* _What is being asked_:
Below are the records; copy every line in them that holds the string "solar".
═════ Records provided
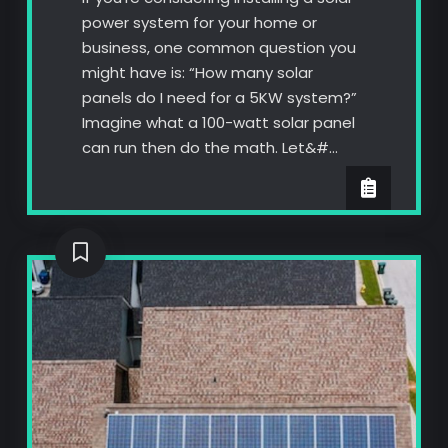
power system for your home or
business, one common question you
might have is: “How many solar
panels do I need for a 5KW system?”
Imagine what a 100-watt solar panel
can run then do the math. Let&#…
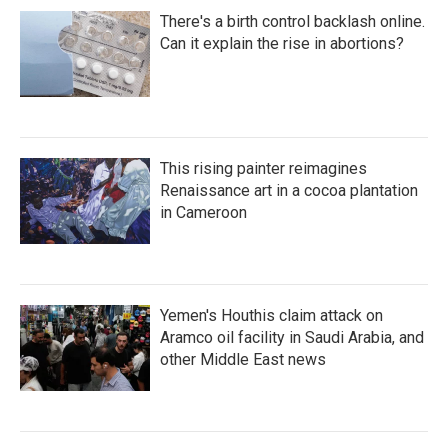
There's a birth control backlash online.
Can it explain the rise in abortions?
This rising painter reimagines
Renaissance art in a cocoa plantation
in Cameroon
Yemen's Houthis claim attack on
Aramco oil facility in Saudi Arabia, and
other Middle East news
══════════
═════ Records provided
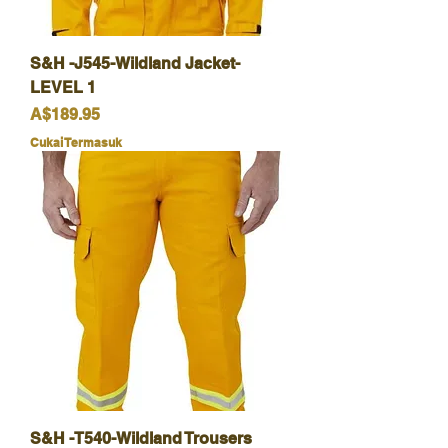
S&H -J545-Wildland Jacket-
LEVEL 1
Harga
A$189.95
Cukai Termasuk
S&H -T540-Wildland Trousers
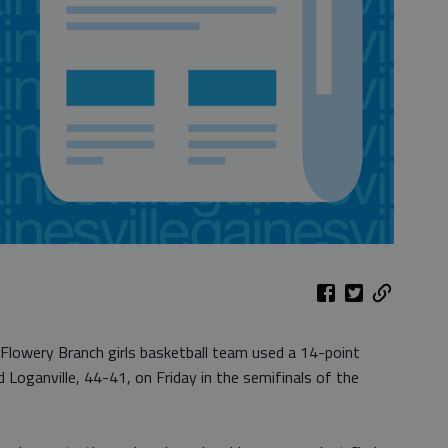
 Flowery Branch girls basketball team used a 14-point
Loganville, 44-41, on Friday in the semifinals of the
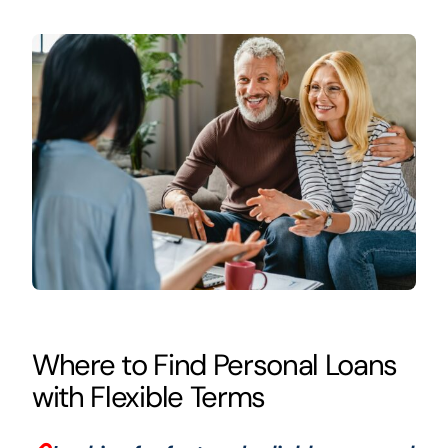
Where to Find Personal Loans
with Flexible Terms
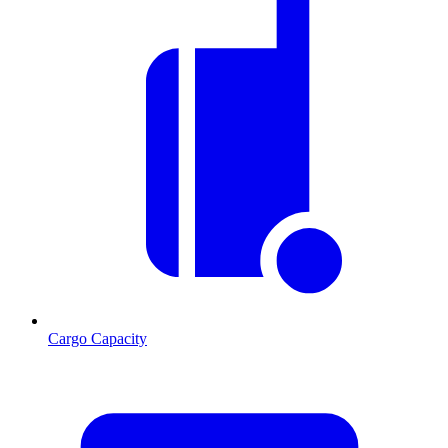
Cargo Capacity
══════════
* _Exercise output_:
might have is: “How many solar
Imagine what a 100-watt solar panel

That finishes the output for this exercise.